▸ **GIVEN TEXT**:
------------------------------------------------

Furthermore, for imbalanced data, conditional and marginal predictions will differ when they are averaged across all observations.
# average marginal predictions
estimate_means(model, "sex", estimate = "average")
#> Average Predictions
#>
#> sex | Mean (CI)
#> -----------------------------
#> female | 42.10 (35.81, 48.39)
#> male | 45.85 (39.57, 52.14)
#>
#> Variable predicted: bill_length_mm
#> Predictors modulated: sex
#> Predictors averaged: island, species
# average conditional predictions
estimate_means(model, "sex", estimate = "average", re.form = NA)
#> Average Predictions
#>
#> sex | Mean (CI)
#> -----------------------------
#> female | 43.26 (36.97, 49.54)
#> male | 46.95 (40.66, 53.24)
#>
#> Variable predicted: bill_length_mm
#> Predictors modulated: sex
#> Predictors averaged: island, species
Generalized linear mixed models
The generalized linear mixed model (GLMM) example, using a Poisson
distribution to model fish counts, demonstrates the substantial
differences between marginal and conditional predictions in non-linear
models. When examining the effect of the camper
variable,
marginal predictions yield higher estimated means (1.26 for
camper = 0
and 3.21 for camper = 1
) compared
to conditional predictions (using re.form = NA
or the
"emmeans"
backend), which are lower (0.66 for
camper = 0
and 1.68 for camper = 1
).
data("fish", package = "insight")
model <- lme4::glmer(
count ~ child + camper + (1 | persons),
data = fish,
family = poisson()
)
# marginal predictions
estimate_means(model, "camper")
#> Estimated Marginal Means
#>
#> camper | Mean (CI)
#> ---------------------------
#> 0 | 1.26 (-0.28, 2.79)
#> 1 | 3.21 (-0.68, 7.10)
#>
#> Variable predicted: count
#> Predictors modulated: camper
#> Predictors averaged: child (0.68), persons (1)
#> Predictions are on the response-scale.
# conditional predictions
estimate_means(model, "camper", re.form = NA)
#> Estimated Marginal Means
#>
#> camper | Mean (CI)
#> ---------------------------
#> 0 | 0.66 (-0.14, 1.46)
#> 1 | 1.68 (-0.36, 3.71)
#>
#> Variable predicted: count
#> Predictors modulated: camper
#> Predictors averaged: child (0.68), persons (1)
#> Predictions are on the response-scale.
# conditional predictions
estimate_means(model, "camper", backend = "emmeans")
#> Estimated Marginal Means
#>
#> camper | Rate (CI) | Rate
#> ---------------------------------
#> 0 | 0.66 (0.19, 2.23) | 0.66
#> 1 | 1.68 (0.50, 5.64) | 1.68
#>
#> Variable predicted: count
#> Predictors modulated: camper
#> Predictions are on the response-scale.
Furthermore, when using estimate = "average"
to average
across all observations, the differences between marginal and
conditional predictions persist, with marginal predictions showing
higher means (1.52 and 4.54) than conditional predictions (1.20 and
3.19), but both results differ from the predictions for “typical”
observations based on the default estimate
option (or
"emmeans"

------------------------------------------------

▸ **GIVEN DATA**:
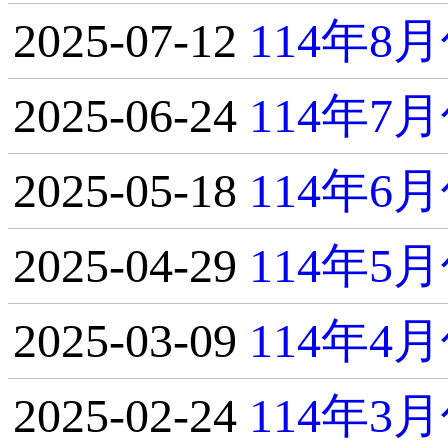
2025-07-12
114年
2025-06-24
114年
2025-05-18
114年
2025-04-29
114年
2025-03-09
114年
2025-02-24
114年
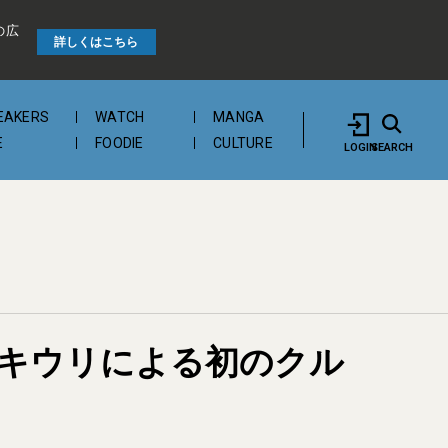
の広
詳しくはこちら
EAKERS
WATCH
MANGA
E
FOODIE
CULTURE
LOGIN
SEARCH
キウリによる初のクル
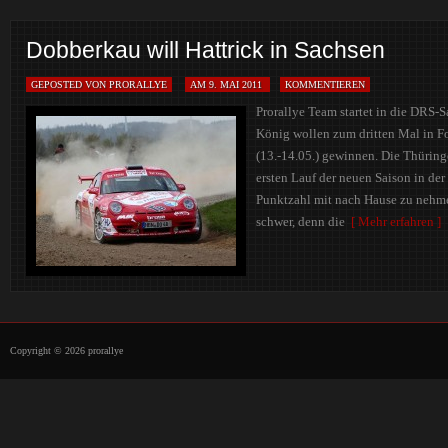
Dobberkau will Hattrick in Sachsen
GEPOSTED VON PRORALLYE
AM 9. MAI 2011
KOMMENTIEREN
Prorallye Team startet in die DRS
König wollen zum dritten Mal in F
(13.-14.05.) gewinnen. Die Thürin
ersten Lauf der neuen Saison in de
Punktzahl mit nach Hause zu nehme
schwer, denn die
[ Mehr erfahren ]
Copyright © 2026 prorallye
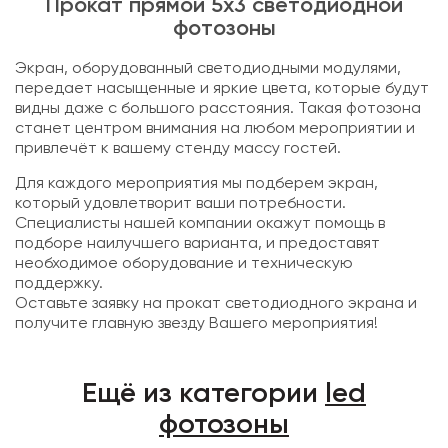
Прокат прямой 5х3 светодиодной
фотозоны
Экран, оборудованный светодиодными модулями,
передает насыщенные и яркие цвета, которые будут
видны даже с большого расстояния. Такая фотозона
станет центром внимания на любом мероприятии и
привлечёт к вашему стенду массу гостей.
Для каждого мероприятия мы подберем экран,
который удовлетворит ваши потребности.
Специалисты нашей компании окажут помощь в
подборе наилучшего варианта, и предоставят
необходимое оборудование и техническую
поддержку.
Оставьте заявку на прокат светодиодного экрана и
получите главную звезду Вашего мероприятия!
Ещё из категории
led
фотозоны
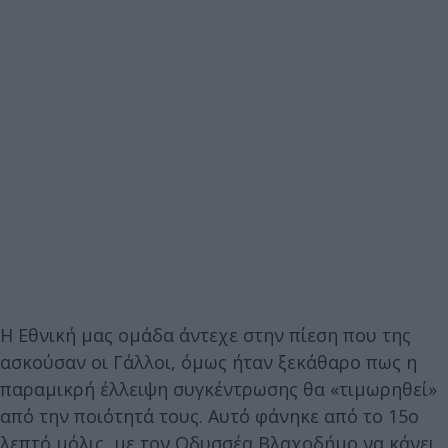
Η Εθνική μας ομάδα άντεχε στην πίεση που της
ασκούσαν οι Γάλλοι, όμως ήταν ξεκάθαρο πως η
παραμικρή έλλειψη συγκέντρωσης θα «τιμωρηθεί»
από την ποιότητά τους. Αυτό φάνηκε από το 15ο
λεπτό μόλις, με τον Οδυσσέα Βλαχοδήμο να κάνει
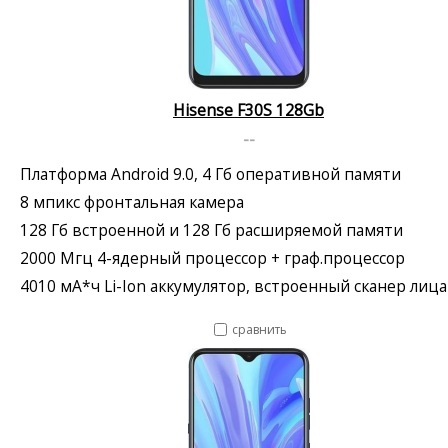
Hisense F30S 128Gb
--
Платформа Android 9.0, 4 Гб оперативной памяти
8 мпикс фронтальная камера
128 Гб встроенной и 128 Гб расширяемой памяти
2000 Мгц 4-ядерный процессор + граф.процессор
4010 мА*ч Li-Ion аккумулятор, встроенный сканер лица
сравнить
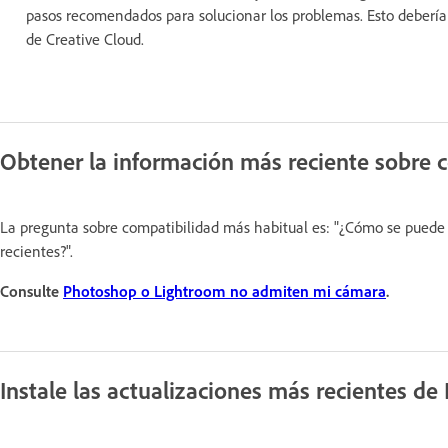
pasos recomendados para solucionar los problemas. Esto debería 
de Creative Cloud.
Obtener la información más reciente sobre 
La pregunta sobre compatibilidad más habitual es: "¿Cómo se puede
recientes?".
Consulte
Photoshop o Lightroom no admiten mi cámara
.
Instale las actualizaciones más recientes de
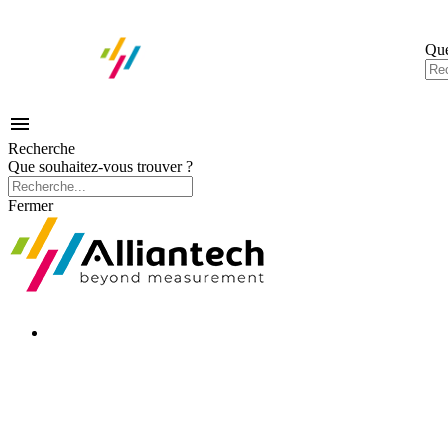
Que

Recherche
Que souhaitez-vous trouver ?
Fermer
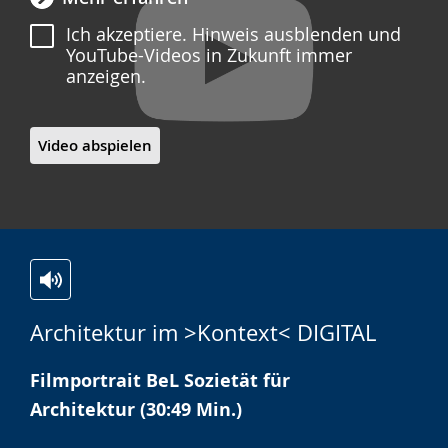
Ich akzeptiere. Hinweis ausblenden und
YouTube-Videos in Zukunft immer
anzeigen.
Video abspielen
Zur
Aktiviere
Ein
Architektur im >Kontext< DIGITAL
Leichten
Audio-
Video
Sprache
Unterstützung.
in
Filmportrait BeL Sozietät für
wechseln.
Deutscher
Architektur (30:49 Min.)
Gebärdensprache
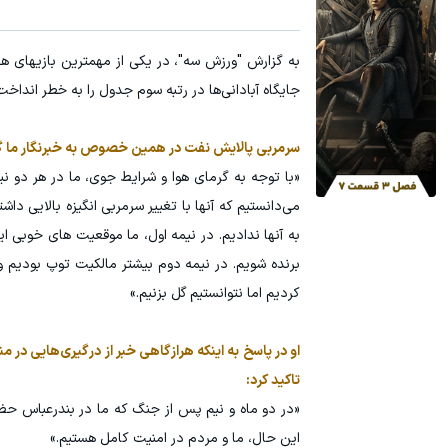
اقساط ۱۲ ماهه ایمپلنت 🦷 بدون چک و ضامن؛ همین امروز اقدام کن ✅
ایمپلنت اقسا
به گزارش "ورزش سه"، در یکی از مهمترین بازیهای هفته 31 لیگ
ویزیت رایگان ✅
جایگاه آبادانی‌ها در رتبه سوم جدول را به خطر انداخت
سرمربی پالایش نفت در همین خصوص به خبرنگار ما 
«با توجه به گرمای هوا و شرایط جوی، ما در هر دو نی
می‌دانستیم که آنها با تغییر سرمربی انگیزه بالایی دا
برنده شویم. در نیمه دوم بیشتر مالکیت توپ بودیم
کردیم اما نتوانستیم گل بزنیم.»
او در پاسخ به اینکه هرازگاهی خبر از درگیری‌هایی در 
تاکید کرد:
«در دو ماه و نیم پس از جنگ که ما در بندرعباس حضو
این حال، ما و مردم در امنیت کامل هستیم.»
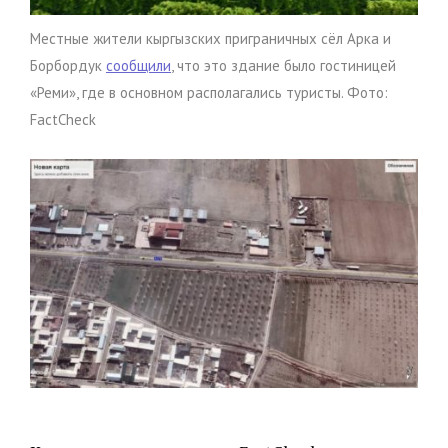
Местные жители кыргызских приграничных сёл Арка и
Борбордук
сообщили
, что это здание было гостиницей
«Реми», где в основном располагались туристы. Фото:
FactCheck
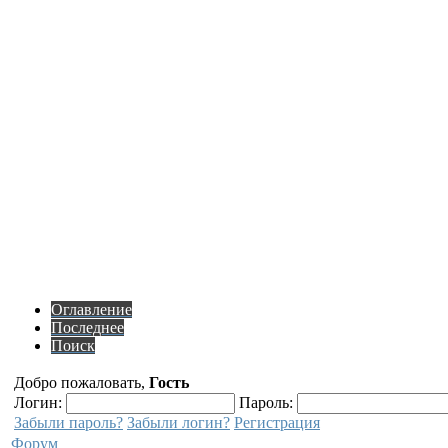
Оглавление
Последнее
Поиск
Добро пожаловать,
Гость
Логин:
Пароль:
Забыли пароль?
Забыли логин?
Регистрация
Форум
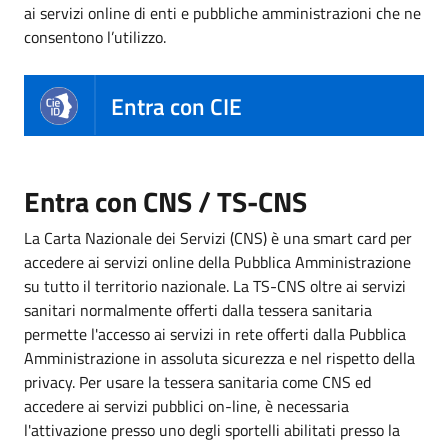
ai servizi online di enti e pubbliche amministrazioni che ne
consentono l’utilizzo.
Entra con CIE
Entra con CNS / TS-CNS
La Carta Nazionale dei Servizi (CNS) è una smart card per
accedere ai servizi online della Pubblica Amministrazione
su tutto il territorio nazionale. La TS-CNS oltre ai servizi
sanitari normalmente offerti dalla tessera sanitaria
permette l'accesso ai servizi in rete offerti dalla Pubblica
Amministrazione in assoluta sicurezza e nel rispetto della
privacy. Per usare la tessera sanitaria come CNS ed
accedere ai servizi pubblici on-line, è necessaria
l'attivazione presso uno degli sportelli abilitati presso la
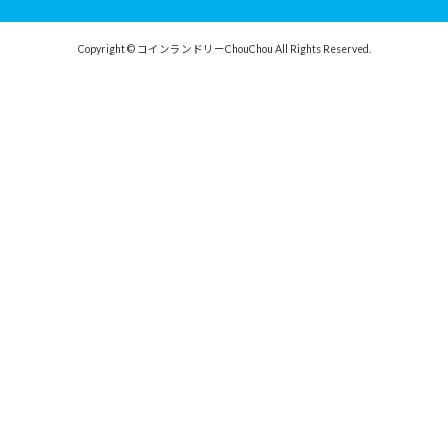
Copyright © コインランドリーChouChou All Rights Reserved.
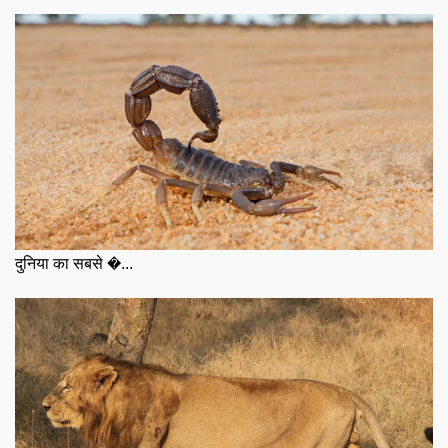
दुनिया का सबसे �...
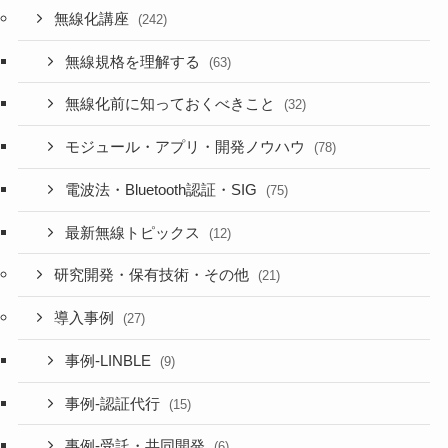
無線化講座
(242)
無線規格を理解する
(63)
無線化前に知っておくべきこと
(32)
モジュール・アプリ・開発ノウハウ
(78)
電波法・Bluetooth認証・SIG
(75)
最新無線トピックス
(12)
研究開発・保有技術・その他
(21)
導入事例
(27)
事例-LINBLE
(9)
事例-認証代行
(15)
事例-受託・共同開発
(6)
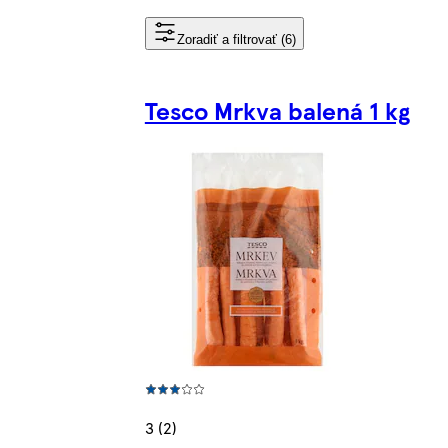
Zoradiť a filtrovať (6)
Tesco Mrkva balená 1 kg
3 (2)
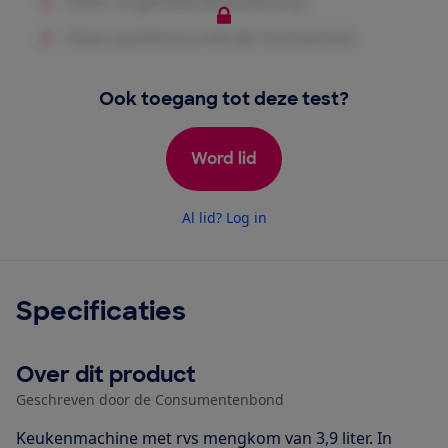
Ook toegang tot deze test?
Word lid
Al lid? Log in
Specificaties
Over dit product
Geschreven door de Consumentenbond
Keukenmachine met rvs mengkom van 3,9 liter. In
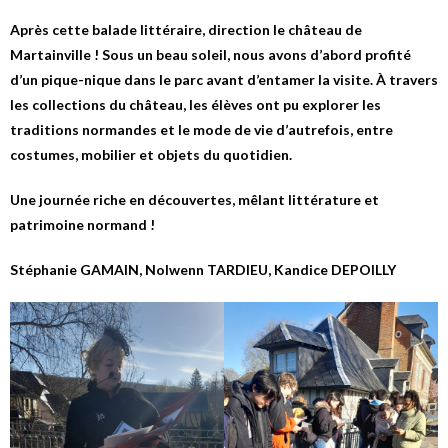
Après cette balade littéraire, direction le château de
Martainville ! Sous un beau soleil, nous avons d’abord profité
d’un pique-nique dans le parc avant d’entamer la visite. À travers
les collections du château, les élèves ont pu explorer les
traditions normandes et le mode de vie d’autrefois, entre
costumes, mobilier et objets du quotidien.
Une journée riche en découvertes, mêlant littérature et
patrimoine normand !
Stéphanie GAMAIN, Nolwenn TARDIEU, Kandice DEPOILLY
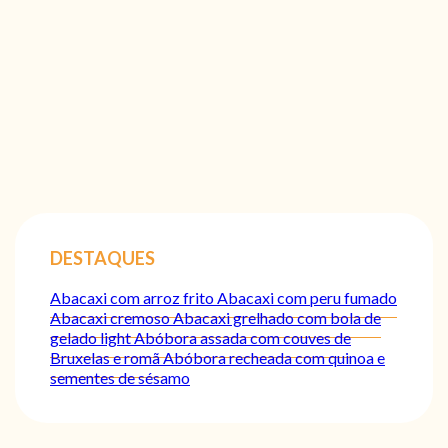
DESTAQUES
Abacaxi com arroz frito
Abacaxi com peru fumado
Abacaxi cremoso
Abacaxi grelhado com bola de
gelado light
Abóbora assada com couves de
Bruxelas e romã
Abóbora recheada com quinoa e
sementes de sésamo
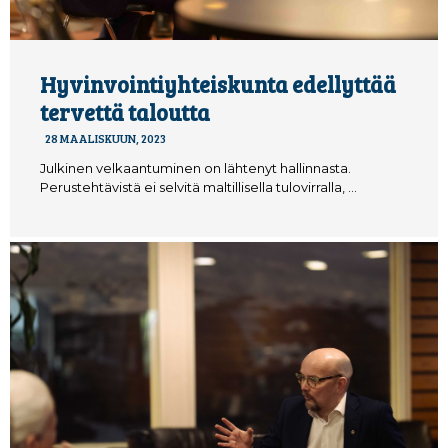
Hyvinvointiyhteiskunta edellyttää
tervettä taloutta
28 MAALISKUUN, 2023
Julkinen velkaantuminen on lähtenyt hallinnasta.
Perustehtävistä ei selvitä maltillisella tulovirralla, …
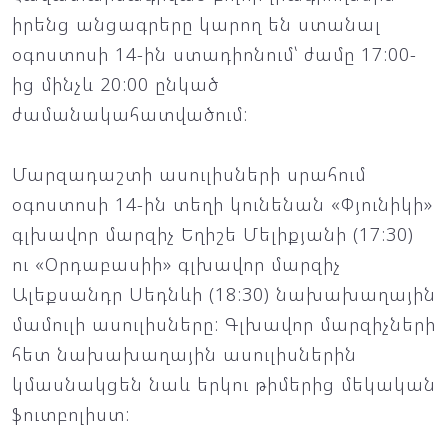
իրենց անցագրերը կարող են ստանալ
օգոստոսի 14-ին ստադիոնում՝ ժամը 17:00-
ից մինչև 20:00 ընկած
ժամանակահատվածում:
Մարզադաշտի ասուլիսների սրահում
օգոստոսի 14-ին տեղի կունենան «Փյունիկի»
գլխավոր մարզիչ Եղիշե Մելիքյանի (17:30)
ու «Օրդաբասիի» գլխավոր մարզիչ
Ալեքսանդր Սեդնևի (18:30) նախախաղային
մամուլի ասուլիսները: Գլխավոր մարզիչների
հետ նախախաղային ասուլիսներին
կմասնակցեն նաև երկու թիմերից մեկական
ֆուտբոլիստ:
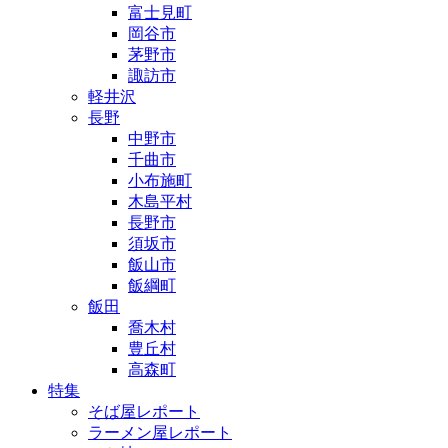
富士見町
岡谷市
茅野市
諏訪市
軽井沢
長野
中野市
千曲市
小布施町
木島平村
長野市
須坂市
飯山市
飯綱町
飯田
喬木村
豊丘村
高森町
特集
そば屋レポート
ラーメン屋レポート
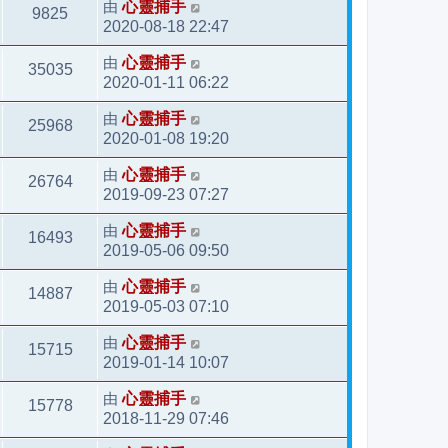
由
心靈捕手
9825
2020-08-18 22:47
由
心靈捕手
35035
2020-01-11 06:22
由
心靈捕手
25968
2020-01-08 19:20
由
心靈捕手
26764
2019-09-23 07:27
由
心靈捕手
16493
2019-05-06 09:50
由
心靈捕手
14887
2019-05-03 07:10
由
心靈捕手
15715
2019-01-14 10:07
由
心靈捕手
15778
2018-11-29 07:46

------------------------------------------------

▸ **ACTION ITEM**: Reproduce, word for word, the passage from "Furthermore, for imbalanced" to "45.85 (39.57, 52.14)" in the text on marginal and conditional predictions.

▸ **THE COMPLETED TASK**:
Furthermore, for imbalanced data, conditional and marginal predictions will differ when they are averaged across all observations.
# average marginal predictions
estimate_means(model, "sex", estimate = "average")
#> Average Predictions
#>
#> sex | Mean (CI)
#> -----------------------------
#> female | 42.10 (35.81, 48.39)
#> male | 45.85 (39.57, 52.14)